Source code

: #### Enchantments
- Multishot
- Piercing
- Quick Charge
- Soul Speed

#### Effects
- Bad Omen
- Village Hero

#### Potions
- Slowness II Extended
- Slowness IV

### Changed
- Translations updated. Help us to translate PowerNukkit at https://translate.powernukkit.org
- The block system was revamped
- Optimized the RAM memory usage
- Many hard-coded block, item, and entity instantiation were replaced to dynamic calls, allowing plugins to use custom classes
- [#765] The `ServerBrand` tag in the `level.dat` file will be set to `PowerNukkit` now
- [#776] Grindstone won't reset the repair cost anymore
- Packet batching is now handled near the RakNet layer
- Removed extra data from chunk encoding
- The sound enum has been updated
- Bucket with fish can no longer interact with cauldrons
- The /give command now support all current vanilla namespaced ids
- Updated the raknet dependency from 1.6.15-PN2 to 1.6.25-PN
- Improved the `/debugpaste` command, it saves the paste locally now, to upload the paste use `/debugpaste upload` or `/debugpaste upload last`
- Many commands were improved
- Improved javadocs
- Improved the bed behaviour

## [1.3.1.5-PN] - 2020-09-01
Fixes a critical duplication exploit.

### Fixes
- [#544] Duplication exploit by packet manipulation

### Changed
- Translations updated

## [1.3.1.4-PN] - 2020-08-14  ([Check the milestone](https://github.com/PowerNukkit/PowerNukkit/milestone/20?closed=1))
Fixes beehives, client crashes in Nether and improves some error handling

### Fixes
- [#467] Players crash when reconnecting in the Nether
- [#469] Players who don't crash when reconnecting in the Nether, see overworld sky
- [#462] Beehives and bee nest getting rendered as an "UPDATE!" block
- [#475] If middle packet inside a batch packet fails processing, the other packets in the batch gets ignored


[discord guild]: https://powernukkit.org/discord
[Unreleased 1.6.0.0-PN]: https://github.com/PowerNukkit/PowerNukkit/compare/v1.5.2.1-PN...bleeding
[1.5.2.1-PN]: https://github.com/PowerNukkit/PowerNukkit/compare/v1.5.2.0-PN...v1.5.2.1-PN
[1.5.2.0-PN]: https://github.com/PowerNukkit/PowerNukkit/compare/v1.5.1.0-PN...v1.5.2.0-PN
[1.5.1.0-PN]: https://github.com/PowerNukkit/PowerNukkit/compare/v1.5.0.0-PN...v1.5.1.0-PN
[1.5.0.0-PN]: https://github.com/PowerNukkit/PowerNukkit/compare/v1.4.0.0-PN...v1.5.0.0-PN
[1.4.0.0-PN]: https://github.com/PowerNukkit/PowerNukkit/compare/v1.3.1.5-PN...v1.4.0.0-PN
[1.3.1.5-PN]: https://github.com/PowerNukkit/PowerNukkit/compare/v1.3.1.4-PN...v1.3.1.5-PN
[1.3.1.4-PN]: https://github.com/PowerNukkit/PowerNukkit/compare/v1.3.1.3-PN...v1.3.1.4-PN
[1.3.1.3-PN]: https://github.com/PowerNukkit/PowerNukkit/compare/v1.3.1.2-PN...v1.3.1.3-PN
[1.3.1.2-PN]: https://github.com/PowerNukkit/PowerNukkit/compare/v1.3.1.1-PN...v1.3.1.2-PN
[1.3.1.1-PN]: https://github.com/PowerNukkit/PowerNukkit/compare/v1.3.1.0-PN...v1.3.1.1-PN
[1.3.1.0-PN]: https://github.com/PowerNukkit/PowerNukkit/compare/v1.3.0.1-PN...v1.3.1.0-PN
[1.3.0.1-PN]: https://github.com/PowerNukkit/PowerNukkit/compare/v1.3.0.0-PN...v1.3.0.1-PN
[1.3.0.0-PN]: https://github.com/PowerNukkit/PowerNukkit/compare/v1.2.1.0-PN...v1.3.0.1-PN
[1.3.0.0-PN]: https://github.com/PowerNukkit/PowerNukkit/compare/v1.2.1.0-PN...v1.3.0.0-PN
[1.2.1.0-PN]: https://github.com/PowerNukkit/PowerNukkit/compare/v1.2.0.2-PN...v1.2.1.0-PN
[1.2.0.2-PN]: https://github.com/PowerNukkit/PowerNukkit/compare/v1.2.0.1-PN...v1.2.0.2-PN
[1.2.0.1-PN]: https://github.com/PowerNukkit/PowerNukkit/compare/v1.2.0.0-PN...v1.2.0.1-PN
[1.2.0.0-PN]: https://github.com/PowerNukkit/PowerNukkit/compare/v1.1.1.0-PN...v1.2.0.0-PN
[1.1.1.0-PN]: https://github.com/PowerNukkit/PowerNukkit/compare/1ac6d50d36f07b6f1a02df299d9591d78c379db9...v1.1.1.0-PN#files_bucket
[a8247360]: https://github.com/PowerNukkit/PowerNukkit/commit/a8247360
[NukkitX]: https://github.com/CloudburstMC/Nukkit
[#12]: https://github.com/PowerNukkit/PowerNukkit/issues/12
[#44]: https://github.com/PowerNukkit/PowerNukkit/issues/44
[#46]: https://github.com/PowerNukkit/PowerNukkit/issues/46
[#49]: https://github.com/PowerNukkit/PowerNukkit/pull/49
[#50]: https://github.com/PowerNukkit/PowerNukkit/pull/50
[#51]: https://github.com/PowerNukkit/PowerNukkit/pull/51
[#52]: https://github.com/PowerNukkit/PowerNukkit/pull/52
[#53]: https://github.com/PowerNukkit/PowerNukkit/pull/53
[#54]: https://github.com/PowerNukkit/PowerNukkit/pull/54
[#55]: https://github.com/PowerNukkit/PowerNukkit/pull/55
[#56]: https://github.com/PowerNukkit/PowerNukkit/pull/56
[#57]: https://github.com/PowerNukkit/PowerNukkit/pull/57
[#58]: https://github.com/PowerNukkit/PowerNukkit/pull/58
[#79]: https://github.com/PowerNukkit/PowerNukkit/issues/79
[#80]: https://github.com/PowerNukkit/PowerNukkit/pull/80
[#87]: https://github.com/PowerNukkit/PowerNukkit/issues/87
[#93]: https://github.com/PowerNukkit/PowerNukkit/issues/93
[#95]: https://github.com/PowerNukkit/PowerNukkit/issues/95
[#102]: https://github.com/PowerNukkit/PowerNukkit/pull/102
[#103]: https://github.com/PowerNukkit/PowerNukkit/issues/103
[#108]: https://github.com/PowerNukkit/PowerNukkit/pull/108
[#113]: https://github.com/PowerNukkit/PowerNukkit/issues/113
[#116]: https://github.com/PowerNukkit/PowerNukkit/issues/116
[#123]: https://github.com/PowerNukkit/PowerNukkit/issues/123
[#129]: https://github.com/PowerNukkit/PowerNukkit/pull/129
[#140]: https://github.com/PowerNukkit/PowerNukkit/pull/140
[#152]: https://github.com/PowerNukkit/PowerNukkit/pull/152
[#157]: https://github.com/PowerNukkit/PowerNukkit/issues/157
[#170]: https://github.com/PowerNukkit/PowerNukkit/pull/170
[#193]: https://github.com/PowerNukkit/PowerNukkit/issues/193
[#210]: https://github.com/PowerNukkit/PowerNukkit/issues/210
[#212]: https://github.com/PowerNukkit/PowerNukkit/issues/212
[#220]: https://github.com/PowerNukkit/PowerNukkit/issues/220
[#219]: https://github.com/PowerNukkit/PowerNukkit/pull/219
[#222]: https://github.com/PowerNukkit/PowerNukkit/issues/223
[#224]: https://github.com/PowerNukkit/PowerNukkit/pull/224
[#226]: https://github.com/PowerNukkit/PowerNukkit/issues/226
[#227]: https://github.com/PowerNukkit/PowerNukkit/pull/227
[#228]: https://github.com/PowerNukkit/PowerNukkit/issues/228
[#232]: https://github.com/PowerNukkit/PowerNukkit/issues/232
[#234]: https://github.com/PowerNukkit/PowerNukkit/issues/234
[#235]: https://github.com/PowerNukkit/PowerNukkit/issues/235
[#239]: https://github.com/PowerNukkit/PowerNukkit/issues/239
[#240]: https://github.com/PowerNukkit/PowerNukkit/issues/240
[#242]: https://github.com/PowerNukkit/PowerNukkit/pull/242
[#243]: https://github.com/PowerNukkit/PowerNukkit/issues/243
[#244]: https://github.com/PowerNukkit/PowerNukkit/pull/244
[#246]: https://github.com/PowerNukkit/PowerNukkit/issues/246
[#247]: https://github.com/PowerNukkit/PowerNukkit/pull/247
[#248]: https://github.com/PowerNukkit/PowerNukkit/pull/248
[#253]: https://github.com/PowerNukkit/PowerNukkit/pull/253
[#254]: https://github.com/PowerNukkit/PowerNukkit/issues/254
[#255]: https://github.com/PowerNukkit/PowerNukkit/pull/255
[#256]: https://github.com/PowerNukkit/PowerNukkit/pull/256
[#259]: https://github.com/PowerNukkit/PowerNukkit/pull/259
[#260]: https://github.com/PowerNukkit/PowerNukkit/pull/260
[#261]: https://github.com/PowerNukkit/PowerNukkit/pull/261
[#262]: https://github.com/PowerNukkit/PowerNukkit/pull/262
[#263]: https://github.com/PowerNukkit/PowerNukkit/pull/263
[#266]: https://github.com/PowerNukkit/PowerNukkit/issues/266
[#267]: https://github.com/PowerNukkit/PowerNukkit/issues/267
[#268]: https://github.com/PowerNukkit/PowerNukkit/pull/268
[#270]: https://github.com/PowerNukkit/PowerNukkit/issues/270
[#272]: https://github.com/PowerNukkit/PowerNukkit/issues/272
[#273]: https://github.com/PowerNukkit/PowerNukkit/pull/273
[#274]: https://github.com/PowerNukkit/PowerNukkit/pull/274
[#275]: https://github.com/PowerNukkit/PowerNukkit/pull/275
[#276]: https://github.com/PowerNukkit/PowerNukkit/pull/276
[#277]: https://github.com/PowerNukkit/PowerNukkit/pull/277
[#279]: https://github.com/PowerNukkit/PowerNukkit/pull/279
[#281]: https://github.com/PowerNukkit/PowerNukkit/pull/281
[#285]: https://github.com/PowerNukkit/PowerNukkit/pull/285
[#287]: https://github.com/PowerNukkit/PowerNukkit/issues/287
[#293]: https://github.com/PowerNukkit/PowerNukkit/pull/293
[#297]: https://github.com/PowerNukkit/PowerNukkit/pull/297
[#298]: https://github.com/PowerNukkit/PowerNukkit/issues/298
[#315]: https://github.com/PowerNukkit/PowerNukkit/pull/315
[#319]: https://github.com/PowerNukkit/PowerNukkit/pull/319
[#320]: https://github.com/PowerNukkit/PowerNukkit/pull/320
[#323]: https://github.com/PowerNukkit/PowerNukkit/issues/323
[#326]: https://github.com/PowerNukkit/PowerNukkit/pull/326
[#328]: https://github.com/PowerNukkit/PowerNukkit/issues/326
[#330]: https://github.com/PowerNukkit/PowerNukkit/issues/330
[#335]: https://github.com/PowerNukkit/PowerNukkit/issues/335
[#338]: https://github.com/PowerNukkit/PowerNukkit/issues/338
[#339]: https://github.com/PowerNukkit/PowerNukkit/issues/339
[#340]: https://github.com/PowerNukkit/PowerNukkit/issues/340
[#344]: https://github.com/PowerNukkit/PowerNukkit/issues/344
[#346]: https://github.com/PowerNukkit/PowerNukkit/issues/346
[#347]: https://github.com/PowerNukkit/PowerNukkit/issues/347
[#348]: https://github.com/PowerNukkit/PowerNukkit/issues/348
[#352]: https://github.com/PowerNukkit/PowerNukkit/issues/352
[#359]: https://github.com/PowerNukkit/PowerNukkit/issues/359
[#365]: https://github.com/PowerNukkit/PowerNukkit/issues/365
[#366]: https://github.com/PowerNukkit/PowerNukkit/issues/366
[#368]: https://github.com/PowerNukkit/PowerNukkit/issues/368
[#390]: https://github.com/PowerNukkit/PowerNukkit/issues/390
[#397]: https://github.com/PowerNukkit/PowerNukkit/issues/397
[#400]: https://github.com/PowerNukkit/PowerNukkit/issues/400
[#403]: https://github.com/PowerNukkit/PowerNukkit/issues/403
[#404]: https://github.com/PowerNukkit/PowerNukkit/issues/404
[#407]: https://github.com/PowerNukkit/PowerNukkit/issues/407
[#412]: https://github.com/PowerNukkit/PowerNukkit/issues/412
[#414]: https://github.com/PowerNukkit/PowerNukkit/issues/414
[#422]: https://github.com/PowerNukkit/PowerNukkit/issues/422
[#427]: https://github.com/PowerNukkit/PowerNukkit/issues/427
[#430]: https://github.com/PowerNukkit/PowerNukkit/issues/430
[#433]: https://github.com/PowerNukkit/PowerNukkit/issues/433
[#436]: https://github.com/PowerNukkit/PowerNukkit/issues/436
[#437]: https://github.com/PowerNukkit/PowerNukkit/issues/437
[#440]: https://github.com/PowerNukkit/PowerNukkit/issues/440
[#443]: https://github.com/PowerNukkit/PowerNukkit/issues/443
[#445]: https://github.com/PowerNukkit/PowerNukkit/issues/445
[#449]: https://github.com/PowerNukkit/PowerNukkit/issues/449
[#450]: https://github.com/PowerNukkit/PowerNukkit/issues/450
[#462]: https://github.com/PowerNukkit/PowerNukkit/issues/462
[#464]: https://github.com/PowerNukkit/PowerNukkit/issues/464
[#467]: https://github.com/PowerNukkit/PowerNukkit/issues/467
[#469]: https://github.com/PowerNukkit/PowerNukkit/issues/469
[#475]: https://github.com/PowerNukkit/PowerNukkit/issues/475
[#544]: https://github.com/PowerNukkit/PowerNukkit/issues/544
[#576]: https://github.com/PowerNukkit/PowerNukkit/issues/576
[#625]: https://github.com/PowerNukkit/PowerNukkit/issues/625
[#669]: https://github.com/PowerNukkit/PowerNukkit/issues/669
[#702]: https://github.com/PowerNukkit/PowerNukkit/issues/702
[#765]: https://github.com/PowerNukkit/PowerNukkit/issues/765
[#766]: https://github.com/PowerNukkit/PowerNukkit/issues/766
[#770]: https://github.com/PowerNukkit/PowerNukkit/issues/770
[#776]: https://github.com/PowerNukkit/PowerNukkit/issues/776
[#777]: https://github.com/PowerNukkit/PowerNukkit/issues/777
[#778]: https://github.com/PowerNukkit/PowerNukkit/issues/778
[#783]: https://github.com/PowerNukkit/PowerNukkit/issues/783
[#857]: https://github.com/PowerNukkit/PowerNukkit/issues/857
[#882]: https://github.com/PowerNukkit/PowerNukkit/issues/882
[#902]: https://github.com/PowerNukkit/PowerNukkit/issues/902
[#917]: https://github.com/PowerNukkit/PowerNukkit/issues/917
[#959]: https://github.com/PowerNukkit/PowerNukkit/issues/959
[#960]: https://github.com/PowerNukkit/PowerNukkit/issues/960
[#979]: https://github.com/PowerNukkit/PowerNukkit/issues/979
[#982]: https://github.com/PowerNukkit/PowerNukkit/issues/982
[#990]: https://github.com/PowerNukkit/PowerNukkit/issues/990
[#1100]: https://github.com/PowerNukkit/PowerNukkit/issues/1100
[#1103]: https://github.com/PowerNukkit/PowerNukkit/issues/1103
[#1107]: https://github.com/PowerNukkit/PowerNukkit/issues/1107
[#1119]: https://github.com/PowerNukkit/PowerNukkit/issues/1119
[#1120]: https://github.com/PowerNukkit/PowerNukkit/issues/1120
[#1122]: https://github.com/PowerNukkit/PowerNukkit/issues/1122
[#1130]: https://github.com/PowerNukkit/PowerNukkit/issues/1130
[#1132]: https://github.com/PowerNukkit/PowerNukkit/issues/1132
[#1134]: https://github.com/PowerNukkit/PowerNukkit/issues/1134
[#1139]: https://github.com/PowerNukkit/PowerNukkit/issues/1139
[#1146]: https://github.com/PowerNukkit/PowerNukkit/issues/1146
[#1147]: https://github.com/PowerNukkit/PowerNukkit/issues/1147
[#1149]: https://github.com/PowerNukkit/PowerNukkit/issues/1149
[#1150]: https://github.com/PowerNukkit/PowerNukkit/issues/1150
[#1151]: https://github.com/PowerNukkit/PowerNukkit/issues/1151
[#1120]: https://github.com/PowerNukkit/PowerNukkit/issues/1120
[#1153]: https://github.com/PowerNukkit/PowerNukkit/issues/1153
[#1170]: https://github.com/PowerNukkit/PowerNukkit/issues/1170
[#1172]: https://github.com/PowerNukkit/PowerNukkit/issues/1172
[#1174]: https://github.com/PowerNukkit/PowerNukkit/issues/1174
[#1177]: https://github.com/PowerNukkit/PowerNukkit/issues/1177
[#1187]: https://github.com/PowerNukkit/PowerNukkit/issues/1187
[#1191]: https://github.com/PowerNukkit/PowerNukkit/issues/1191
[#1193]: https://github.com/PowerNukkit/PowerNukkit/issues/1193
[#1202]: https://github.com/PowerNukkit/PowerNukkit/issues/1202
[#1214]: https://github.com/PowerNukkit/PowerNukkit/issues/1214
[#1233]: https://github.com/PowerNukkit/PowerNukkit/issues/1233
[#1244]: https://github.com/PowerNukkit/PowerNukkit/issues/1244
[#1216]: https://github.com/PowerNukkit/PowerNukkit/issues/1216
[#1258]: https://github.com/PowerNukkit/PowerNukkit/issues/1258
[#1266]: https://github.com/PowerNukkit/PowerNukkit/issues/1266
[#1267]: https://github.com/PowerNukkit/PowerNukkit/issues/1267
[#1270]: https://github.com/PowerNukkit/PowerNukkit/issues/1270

- - - - - - -

● **Your objective**: Tally the lines of the data that contain the string "Translations" and report the total alone.

● **Task output**: 2